**Assignment:**
Report back every line in the data that includes the string "shoulder".
━━━━━ Entries shown
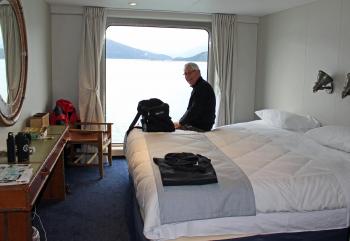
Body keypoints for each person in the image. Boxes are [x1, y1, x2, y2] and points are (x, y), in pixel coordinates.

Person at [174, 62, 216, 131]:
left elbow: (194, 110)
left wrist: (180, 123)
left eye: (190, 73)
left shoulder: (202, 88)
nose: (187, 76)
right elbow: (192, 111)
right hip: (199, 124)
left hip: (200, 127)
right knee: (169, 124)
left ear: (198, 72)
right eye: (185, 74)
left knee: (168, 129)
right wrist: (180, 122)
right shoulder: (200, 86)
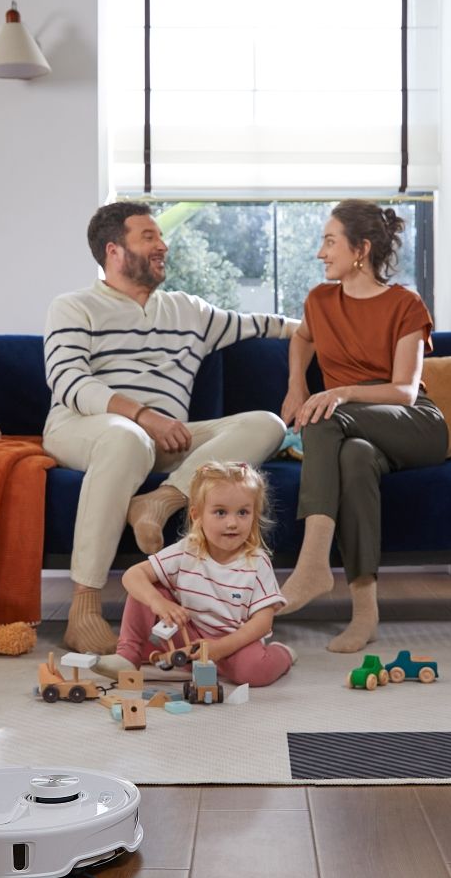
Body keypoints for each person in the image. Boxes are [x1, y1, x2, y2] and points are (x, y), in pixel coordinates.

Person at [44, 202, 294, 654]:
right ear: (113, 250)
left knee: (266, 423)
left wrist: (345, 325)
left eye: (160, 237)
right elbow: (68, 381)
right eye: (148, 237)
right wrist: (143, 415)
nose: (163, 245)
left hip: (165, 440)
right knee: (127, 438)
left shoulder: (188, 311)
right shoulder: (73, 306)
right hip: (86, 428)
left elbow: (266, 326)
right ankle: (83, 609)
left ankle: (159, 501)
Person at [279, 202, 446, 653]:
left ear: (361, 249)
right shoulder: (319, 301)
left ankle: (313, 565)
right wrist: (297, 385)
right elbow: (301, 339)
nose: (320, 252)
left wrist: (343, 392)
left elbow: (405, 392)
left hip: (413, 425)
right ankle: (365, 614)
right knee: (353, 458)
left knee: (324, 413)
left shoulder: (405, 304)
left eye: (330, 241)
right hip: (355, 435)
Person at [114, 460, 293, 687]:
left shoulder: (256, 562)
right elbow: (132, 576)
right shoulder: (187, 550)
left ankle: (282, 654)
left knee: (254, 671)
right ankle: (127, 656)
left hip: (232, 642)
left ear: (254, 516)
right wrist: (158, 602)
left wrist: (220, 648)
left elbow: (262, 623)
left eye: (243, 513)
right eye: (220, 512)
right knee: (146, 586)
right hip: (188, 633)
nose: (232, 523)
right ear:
━━━━━━━━━━
**Written response:**
left shoulder: (202, 88)
right shoulder: (200, 86)
left shoulder: (188, 311)
right shoulder: (73, 306)
right shoulder: (319, 301)
left shoulder: (405, 304)
left shoulder: (256, 562)
right shoulder: (187, 550)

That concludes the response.